Supplied data:
□ □ □

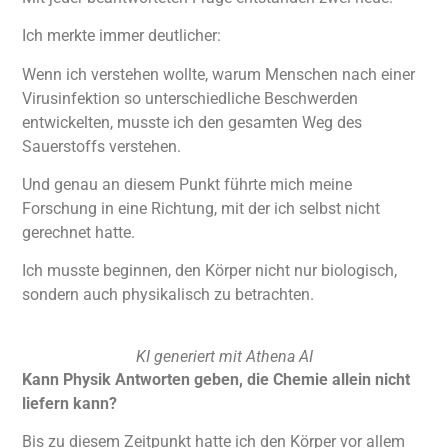
Ich merkte immer deutlicher:
Wenn ich verstehen wollte, warum Menschen nach einer
Virusinfektion so unterschiedliche Beschwerden
entwickelten, musste ich den gesamten Weg des
Sauerstoffs verstehen.
Und genau an diesem Punkt führte mich meine
Forschung in eine Richtung, mit der ich selbst nicht
gerechnet hatte.
Ich musste beginnen, den Körper nicht nur biologisch,
sondern auch physikalisch zu betrachten.
KI generiert mit Athena AI
Kann Physik Antworten geben, die Chemie allein nicht
liefern kann?
Bis zu diesem Zeitpunkt hatte ich den Körper vor allem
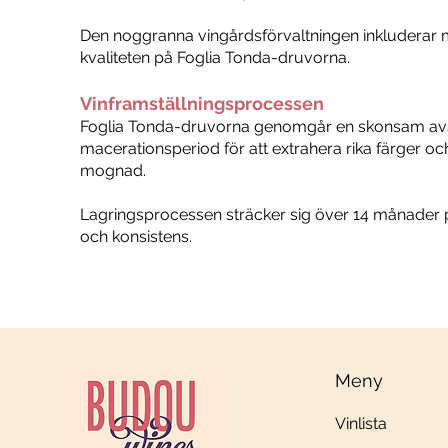
Den noggranna vingårdsförvaltningen inkluderar m
kvaliteten på Foglia Tonda-druvorna.
Vinframställningsprocessen
Foglia Tonda-druvorna genomgår en skonsam avstjäl
macerationsperiod för att extrahera rika färger oc
mognad.
Lagringsprocessen sträcker sig över 14 månader på fr
och konsistens.
Meny
Vinlista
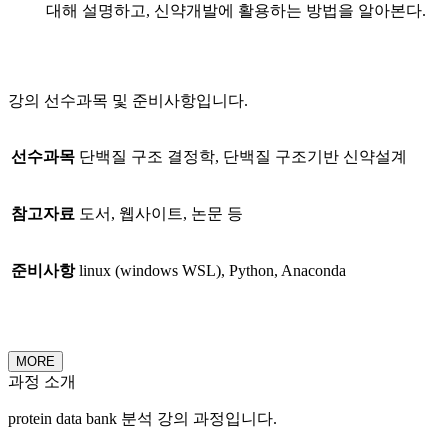
대해 설명하고, 신약개발에 활용하는 방법을 알아본다.
강의 선수과목 및 준비사항입니다.
선수과목
단백질 구조 결정학, 단백질 구조기반 신약설계
참고자료
도서, 웹사이트, 논문 등
준비사항
linux (windows WSL), Python, Anaconda
MORE
과정 소개
protein data bank 분석 강의 과정입니다.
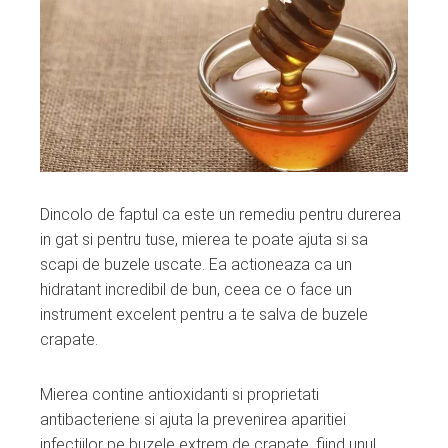
Dincolo de faptul ca este un remediu pentru durerea
in gat si pentru tuse, mierea te poate ajuta si sa
scapi de buzele uscate. Ea actioneaza ca un
hidratant incredibil de bun, ceea ce o face un
instrument excelent pentru a te salva de buzele
crapate.
Mierea contine antioxidanti si proprietati
antibacteriene si ajuta la prevenirea aparitiei
infectiilor pe buzele extrem de crapate, fiind unul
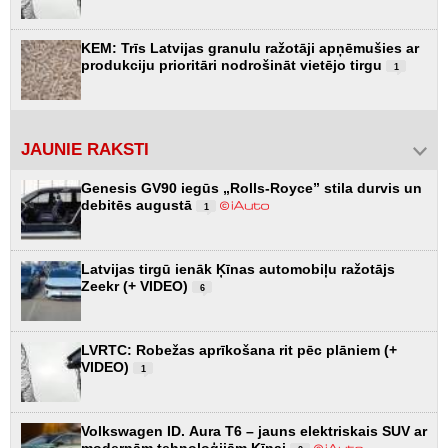
KEM: Trīs Latvijas granulu ražotāji apņēmušies ar
produkciju prioritāri nodrošināt vietējo tirgu
1
JAUNIE RAKSTI
Genesis GV90 iegūs „Rolls-Royce” stila durvis un
debitēs augustā
1
Latvijas tirgū ienāk Ķīnas automobiļu ražotājs
Zeekr (+ VIDEO)
6
LVRTC: Robežas aprīkošana rit pēc plāniem (+
VIDEO)
1
Volkswagen ID. Aura T6 – jauns elektriskais SUV ar
modernām tehnoloģijām Ķīnai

□ □ □

Whenever a line above contains "musste", copy that line.

entwickelten, musste ich den gesamten Weg des
Ich musste beginnen, den Körper nicht nur biologisch,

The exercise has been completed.